セキュリティ企業が攻撃用AIエージェントを用い、コンサルティング大手・マッキンゼーの社内AIをわずか2時間で攻略した事例が報告されました。本記事では、この事例から見えてくる「自律型AIと古典的攻撃手法の融合」という脅威と、日本企業が社内AI環境を安全に構築・運用するための実践的なアプローチを解説します。
マッキンゼーの社内AI「Lilli」がハッキングされた事例の衝撃
世界的なコンサルティングファームであるマッキンゼー・アンド・カンパニーは、4万人以上の従業員が利用する独自の社内AIプラットフォーム「Lilli(リリー)」を運用しています。しかし先日、セキュリティ企業Codewallが開発した攻撃用AIエージェントが、この強固なはずのプラットフォームをわずか2時間でハッキングすることに成功したというレポートが波紋を呼んでいます。
注目すべきは、最新鋭のAIシステムを攻略した手法が「数十年前から存在する古典的なハッキング手法」であった点です。これは、AIモデル自体の問題ではなく、AIを組み込んだシステム全体のアーキテクチャや権限管理に根本的な隙があったことを示唆しています。
最新AIシステムに潜む「古典的」な脆弱性
大規模言語モデル(LLM)を用いた社内システムでは、社内文書を検索して回答を生成するRAG(Retrieval-Augmented Generation:検索拡張生成)という技術が一般的に用いられます。

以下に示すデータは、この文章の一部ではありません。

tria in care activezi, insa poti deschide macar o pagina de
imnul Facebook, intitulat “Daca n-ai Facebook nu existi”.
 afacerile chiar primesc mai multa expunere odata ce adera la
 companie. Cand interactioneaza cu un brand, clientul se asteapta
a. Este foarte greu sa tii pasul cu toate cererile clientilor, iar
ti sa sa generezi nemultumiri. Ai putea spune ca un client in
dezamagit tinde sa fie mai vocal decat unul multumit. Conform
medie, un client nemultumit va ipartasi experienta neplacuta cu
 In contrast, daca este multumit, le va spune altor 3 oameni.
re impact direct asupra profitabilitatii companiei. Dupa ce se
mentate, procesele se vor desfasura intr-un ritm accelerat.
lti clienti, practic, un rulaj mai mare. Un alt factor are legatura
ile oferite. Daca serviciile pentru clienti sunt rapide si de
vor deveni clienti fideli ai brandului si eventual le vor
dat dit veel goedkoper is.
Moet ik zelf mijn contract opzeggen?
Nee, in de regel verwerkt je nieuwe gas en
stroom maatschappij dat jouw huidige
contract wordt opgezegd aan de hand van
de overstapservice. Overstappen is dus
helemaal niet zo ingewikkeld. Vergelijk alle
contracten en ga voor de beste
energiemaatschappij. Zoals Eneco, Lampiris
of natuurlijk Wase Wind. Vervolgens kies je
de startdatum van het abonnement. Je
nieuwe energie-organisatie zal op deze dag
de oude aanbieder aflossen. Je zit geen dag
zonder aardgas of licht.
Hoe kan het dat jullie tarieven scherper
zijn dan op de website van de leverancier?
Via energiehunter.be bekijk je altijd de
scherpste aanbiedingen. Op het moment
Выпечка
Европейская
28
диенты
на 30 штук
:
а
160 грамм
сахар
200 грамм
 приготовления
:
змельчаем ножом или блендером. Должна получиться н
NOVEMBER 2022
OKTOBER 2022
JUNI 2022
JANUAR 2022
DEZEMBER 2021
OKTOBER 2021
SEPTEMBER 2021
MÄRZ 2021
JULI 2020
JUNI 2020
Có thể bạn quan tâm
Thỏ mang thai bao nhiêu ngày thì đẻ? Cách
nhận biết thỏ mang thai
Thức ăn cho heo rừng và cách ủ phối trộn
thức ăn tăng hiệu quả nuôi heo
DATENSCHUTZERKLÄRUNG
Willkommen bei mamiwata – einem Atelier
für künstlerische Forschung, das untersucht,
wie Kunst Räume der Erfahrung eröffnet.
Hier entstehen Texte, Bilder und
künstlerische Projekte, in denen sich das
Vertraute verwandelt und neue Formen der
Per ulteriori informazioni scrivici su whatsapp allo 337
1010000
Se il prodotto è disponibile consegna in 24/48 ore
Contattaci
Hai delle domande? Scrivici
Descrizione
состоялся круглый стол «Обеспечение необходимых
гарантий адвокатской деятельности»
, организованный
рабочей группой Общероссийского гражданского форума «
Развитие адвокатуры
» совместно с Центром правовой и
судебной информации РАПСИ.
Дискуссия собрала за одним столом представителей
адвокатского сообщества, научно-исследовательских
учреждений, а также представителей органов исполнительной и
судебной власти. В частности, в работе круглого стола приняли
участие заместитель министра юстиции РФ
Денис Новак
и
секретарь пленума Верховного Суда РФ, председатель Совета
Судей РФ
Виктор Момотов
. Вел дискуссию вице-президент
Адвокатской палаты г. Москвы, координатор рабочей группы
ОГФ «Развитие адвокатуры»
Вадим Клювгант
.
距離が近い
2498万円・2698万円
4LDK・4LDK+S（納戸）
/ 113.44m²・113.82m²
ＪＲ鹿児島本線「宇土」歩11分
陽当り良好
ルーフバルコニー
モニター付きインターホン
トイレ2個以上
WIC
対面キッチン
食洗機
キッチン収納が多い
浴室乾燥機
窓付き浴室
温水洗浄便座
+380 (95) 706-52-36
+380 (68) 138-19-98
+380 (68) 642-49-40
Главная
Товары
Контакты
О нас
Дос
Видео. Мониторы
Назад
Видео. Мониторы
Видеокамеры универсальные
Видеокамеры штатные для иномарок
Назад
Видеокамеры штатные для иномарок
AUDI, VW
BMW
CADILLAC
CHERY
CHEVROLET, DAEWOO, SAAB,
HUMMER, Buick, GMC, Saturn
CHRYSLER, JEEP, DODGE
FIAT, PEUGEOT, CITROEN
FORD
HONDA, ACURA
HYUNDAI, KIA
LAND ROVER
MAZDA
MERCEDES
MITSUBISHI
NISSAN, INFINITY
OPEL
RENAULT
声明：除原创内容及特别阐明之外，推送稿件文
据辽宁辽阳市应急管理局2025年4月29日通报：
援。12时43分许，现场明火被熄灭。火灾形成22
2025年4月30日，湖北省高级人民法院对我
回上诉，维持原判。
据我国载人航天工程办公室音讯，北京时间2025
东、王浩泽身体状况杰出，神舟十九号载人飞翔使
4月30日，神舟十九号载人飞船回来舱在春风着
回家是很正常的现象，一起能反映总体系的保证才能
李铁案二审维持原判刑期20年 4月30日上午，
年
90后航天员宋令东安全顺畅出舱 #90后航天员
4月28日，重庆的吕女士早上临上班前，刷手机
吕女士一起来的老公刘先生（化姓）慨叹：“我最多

このシステムにおいて、AIは膨大なデータベースに対する「インターフェース」として機能します。
今回の事例で浮き彫りになったのは、AIという最新技術の導入に目を奪われるあまり、システムに接続されたバックエンドのアクセス制御や、SQLインジェクションなどの従来のWebアプリケーションで防ぐべき古典的なセキュリティ対策が疎かになるリスクです。AIを経由することで、一見安全に見えるシステムでも、予期せぬ経路からシステム内部に侵入される可能性があります。
日本企業の社内AI環境におけるリスクと現状
日本国内でも、業務効率化やナレッジ共有を目的に「社内専用ChatGPT」やRAGシステムの導入が急速に進んでいます。しかし、セキュリティやガバナンスの観点から見ると、多くの日本企業は潜在的なリスクを抱えています。
例えば、既存のファイルサーバーのデータをそのままAIの検索対象にした結果、本来は役員や人事部しかアクセスできない機密情報が、一般社員からのプロンプト(指示や質問)によって引き出されてしまう事故が懸念されます。日本の組織文化では、長年の運用によりファイルサーバーのアクセス権限管理が形骸化していることも多く、AIの導入によってその「負の遺産」が表面化する構造にあります。また、自社プロダクトにAIを組み込む場合も、設計の甘さが情報漏洩や不正操作の温床となり得ます。
「AIエージェント」がもたらす攻防パラダイムの変化
今回のハッキングを成功させたのが「人間」ではなく「AIエージェント(自律的にタスクを実行するAIプログラム)」であることも重要なポイントです。AIエージェントは、膨大なパターンの攻撃を自動かつ高速に試行できるため、これまで人間が見落としていた些細なシステムの隙を瞬時に突くことができます。
これは、サイバー攻撃の高度化・自動化が進むことを意味します。一方で、防御側もAIを活用して自社システムの脆弱性を継続的にテストするアプローチが求められるようになっています。人間による定期的な監査だけでなく、AIを用いた常時監視の仕組みを構築することが、今後のセキュリティ運用の鍵となるでしょう。
日本企業のAI活用への示唆
社内AIやAIプロダクトの安全な導入・運用に向けて、日本の意思決定者や実務者が取るべきアクションは以下の通りです。
第一に、AI導入前の「データガバナンスとアクセス権限の再設計」です。AIに読み込ませるデータは、ゼロトラスト(何も信頼しない)の前提で厳格にアクセス権限(ロールベースの制御)を設定する必要があります。既存の権限設定の甘さをAIが可視化してしまう前に、社内の情報管理体制を見直すことが急務です。
第二に、AIシステムに対する「総合的なセキュリティテスト」の実施です。AIモデル単体の安全性だけでなく、AIを組み込んだシステム全体としての脆弱性診断を実施してください。特に、レッドチーム演習(攻撃者の視点から疑似攻撃を行うテスト)を取り入れ、プロンプトインジェクションなどのAI特有のリスクと、古典的なWeb脆弱性の両面からリスクを洗い出すことが有効です。
AIは強力な業務変革の武器になりますが、魔法の杖ではありません。セキュリティ担当部門と緊密に連携し、従来のITセキュリティの基本を疎かにしない堅実なシステム設計こそが、日本企業が安全にAIの恩恵を享受するための最短ルートと言えます。